According to Brainly’s Mr. Salak, the app guide Ginny uses an alpha version of GPT-4 to relieve frustrated students and parents who have the answer to a homework problem but cannot explain it.

“Many students already have the answer, but it is too complex, or they are missing a step. They are looking to Brainly to show them the steps to get there,” Mr. Salak said, noting that Brainly began working with ChatGPT’s creators last year to develop the feature.

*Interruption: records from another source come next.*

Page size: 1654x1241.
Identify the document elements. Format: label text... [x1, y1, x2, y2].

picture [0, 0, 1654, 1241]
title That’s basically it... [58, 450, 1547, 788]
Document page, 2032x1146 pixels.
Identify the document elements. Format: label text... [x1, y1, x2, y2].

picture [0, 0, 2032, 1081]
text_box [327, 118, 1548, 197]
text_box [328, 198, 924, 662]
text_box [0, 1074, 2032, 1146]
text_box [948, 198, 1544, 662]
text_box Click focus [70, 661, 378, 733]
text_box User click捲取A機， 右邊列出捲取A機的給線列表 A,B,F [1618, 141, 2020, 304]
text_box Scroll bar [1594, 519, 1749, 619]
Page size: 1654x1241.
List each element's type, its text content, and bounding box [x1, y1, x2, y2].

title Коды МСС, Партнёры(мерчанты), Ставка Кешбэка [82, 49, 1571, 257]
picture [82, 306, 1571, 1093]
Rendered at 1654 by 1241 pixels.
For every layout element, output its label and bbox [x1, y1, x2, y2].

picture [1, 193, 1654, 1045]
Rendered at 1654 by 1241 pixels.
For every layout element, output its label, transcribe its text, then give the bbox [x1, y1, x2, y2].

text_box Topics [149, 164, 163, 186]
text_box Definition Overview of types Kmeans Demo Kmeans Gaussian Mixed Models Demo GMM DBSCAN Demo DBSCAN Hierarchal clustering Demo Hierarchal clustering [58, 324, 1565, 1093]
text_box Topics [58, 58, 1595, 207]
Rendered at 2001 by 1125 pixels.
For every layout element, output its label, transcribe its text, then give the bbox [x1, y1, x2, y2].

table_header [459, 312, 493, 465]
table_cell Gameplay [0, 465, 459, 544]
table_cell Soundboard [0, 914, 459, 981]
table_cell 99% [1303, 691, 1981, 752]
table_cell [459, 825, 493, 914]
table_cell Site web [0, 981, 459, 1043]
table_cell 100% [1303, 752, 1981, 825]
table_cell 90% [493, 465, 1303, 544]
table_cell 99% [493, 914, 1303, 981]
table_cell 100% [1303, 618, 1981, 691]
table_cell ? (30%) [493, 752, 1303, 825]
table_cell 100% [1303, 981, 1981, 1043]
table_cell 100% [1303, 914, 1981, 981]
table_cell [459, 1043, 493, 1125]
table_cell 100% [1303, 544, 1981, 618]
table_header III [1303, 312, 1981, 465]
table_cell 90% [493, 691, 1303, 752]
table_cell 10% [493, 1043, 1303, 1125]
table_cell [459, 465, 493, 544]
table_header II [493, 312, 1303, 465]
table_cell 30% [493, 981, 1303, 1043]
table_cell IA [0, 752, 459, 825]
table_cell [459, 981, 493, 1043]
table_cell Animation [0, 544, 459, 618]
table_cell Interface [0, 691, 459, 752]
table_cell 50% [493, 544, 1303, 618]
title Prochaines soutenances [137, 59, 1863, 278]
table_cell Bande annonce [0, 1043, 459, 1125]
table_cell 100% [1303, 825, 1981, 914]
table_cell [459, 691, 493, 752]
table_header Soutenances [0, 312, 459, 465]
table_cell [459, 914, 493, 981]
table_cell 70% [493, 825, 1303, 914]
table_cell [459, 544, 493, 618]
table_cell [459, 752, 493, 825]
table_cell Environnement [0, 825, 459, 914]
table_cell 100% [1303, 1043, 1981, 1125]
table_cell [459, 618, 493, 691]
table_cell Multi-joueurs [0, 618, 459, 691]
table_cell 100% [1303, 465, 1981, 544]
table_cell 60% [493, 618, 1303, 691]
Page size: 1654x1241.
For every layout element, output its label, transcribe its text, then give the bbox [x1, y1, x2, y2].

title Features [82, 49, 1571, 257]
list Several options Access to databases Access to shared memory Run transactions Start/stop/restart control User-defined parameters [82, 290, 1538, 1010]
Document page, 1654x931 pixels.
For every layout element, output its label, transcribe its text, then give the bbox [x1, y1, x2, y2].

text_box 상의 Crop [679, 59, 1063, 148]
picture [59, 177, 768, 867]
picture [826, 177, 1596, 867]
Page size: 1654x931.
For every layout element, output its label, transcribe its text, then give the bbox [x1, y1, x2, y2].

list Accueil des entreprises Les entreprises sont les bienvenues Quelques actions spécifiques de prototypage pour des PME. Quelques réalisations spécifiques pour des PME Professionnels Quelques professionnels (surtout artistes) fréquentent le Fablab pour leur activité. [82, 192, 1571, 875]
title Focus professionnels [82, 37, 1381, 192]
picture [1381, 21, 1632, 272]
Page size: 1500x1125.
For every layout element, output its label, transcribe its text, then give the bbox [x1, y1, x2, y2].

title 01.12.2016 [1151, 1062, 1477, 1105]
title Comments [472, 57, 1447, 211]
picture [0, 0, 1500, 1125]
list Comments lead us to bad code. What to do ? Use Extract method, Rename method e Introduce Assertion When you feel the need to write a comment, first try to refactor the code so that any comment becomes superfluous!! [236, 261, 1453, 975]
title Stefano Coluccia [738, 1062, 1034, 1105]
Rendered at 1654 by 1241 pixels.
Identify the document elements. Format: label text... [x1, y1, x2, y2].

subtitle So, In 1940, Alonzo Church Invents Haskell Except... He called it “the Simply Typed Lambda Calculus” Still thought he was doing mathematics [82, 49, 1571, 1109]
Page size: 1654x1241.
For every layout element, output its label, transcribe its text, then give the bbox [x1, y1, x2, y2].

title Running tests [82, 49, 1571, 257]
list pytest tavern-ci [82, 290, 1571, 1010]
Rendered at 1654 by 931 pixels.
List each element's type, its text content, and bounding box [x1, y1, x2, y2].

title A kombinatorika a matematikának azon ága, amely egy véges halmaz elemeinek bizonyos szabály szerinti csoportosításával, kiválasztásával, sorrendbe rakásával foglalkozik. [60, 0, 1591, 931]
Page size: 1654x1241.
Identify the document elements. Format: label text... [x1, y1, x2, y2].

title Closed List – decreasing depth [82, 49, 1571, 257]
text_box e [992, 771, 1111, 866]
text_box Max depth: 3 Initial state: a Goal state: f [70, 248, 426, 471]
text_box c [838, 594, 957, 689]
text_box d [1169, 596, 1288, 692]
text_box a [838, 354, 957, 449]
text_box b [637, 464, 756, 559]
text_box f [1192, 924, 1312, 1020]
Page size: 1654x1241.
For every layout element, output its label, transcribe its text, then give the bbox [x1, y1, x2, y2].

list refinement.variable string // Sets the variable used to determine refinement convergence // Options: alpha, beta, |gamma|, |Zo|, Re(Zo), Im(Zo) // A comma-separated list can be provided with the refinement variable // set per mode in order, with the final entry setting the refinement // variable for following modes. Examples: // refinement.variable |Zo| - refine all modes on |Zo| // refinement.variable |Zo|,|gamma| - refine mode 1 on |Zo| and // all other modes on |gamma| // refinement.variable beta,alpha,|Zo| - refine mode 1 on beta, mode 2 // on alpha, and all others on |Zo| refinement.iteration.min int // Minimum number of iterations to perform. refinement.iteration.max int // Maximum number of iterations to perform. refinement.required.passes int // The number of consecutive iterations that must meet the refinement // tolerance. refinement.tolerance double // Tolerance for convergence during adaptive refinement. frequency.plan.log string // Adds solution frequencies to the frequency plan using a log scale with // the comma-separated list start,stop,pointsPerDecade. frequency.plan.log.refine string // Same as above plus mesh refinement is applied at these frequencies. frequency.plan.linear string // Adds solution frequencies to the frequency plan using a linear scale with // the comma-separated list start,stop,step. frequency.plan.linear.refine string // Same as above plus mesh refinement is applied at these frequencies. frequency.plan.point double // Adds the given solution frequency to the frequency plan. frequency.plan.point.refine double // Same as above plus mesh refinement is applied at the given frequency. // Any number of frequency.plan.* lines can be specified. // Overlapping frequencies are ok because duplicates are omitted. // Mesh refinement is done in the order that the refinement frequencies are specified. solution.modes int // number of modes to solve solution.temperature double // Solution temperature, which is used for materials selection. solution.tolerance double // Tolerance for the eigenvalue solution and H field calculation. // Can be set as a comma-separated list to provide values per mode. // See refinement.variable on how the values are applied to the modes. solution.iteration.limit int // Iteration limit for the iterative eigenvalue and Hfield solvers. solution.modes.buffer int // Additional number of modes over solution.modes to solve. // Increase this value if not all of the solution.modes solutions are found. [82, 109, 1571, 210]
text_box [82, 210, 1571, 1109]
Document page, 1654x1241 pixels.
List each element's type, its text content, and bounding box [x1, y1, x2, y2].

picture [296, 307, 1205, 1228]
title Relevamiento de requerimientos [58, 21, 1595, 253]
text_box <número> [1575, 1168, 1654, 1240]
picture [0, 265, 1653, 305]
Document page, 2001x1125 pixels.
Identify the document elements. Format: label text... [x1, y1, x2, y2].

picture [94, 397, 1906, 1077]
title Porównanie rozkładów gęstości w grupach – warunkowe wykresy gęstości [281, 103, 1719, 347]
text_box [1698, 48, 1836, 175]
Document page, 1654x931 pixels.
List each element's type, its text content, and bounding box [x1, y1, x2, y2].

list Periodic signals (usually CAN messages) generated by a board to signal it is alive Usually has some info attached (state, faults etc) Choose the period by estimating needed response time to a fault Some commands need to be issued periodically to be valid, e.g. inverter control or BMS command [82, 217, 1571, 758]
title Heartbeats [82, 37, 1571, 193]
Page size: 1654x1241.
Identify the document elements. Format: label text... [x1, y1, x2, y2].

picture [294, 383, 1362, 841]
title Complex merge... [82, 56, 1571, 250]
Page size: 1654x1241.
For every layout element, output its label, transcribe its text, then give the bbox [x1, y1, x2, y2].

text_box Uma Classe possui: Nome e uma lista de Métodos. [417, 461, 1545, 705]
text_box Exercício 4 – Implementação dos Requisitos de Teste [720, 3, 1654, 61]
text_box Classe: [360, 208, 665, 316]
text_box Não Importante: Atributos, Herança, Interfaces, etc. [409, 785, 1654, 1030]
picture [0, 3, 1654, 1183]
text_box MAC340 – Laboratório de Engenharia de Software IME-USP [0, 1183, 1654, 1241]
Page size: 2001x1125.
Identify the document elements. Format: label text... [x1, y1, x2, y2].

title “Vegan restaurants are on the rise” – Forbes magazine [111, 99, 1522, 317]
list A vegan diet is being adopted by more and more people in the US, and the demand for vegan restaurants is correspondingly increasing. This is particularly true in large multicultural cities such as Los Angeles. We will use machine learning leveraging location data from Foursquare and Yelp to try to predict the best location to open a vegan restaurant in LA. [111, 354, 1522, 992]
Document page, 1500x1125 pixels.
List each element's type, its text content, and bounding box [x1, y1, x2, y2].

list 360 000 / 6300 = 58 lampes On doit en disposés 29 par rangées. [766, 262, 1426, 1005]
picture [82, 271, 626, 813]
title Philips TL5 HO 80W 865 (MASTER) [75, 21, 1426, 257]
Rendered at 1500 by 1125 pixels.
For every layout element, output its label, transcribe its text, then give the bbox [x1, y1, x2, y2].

The ability of ChatGPT to synthesize complex information in seconds and to grow smarter as it gobbles up more information means teachers need to move beyond “rote memorization of factoids,” said Connor Boyack, president of the free-market Libertas Institute, a Utah-based think tank.

“Learning should always be about more than regurgitating information, and perhaps ChatGPT will pressure educators into focusing on higher-order opportunities to inspire and elevate young people,” said Mr. Boyack, author of the “Tuttle Twins” children’s book series and a recent American history textbook.

As anecdotal reports emerge of thousands of students using ChatGPT to cheat nationwide, Turnitin’s Ms. Chechitelli said the company’s new AI detection feature looks for the sort of too-perfect writing that a word processor’s autocomplete feature would insert in a student essay.

She said signs of AI writing include made-up facts and footnotes, repetition of the same points, an inability to answer questions about current events and a lack of deeper analysis.

“It’s basically a massive, sophisticated autocomplete,” Ms. Chechitelli said of the new Turnitin feature. “Humans write with a lot more idiosyncratic behavior in word choice and style than an AI.”

Educational institutions next year will have to start paying for the Turnitin AI tool, which is currently free, as part of a premium package.

In the meantime, some college professors have returned to making students take in-class essay exams in blue books — no computers allowed — after two years of COVID-induced hybrid learning. 

“We know that allowing students to wrestle with ethical dilemmas like when and how to use AI promotes their growth in decision-making,” said Sara Rimm-Kaufman, a professor of education at the University of Virginia. “Yet the new AI is really putting that to the test, especially in high-stakes academic situations.”

Teaching programs have already started preparing future educators for the AI generation of students, said Jodi Feikema, chief academic officer and provost at the American College of Education in Indianapolis. 

“The opportunity is for educators to change their approach,” Ms. Feikema said. “Rather than focusing on banning the use of ChatGPT, educators should be focused on embracing the technology and encouraging students to use critical thinking in their evaluation of ChatGPT outputs.”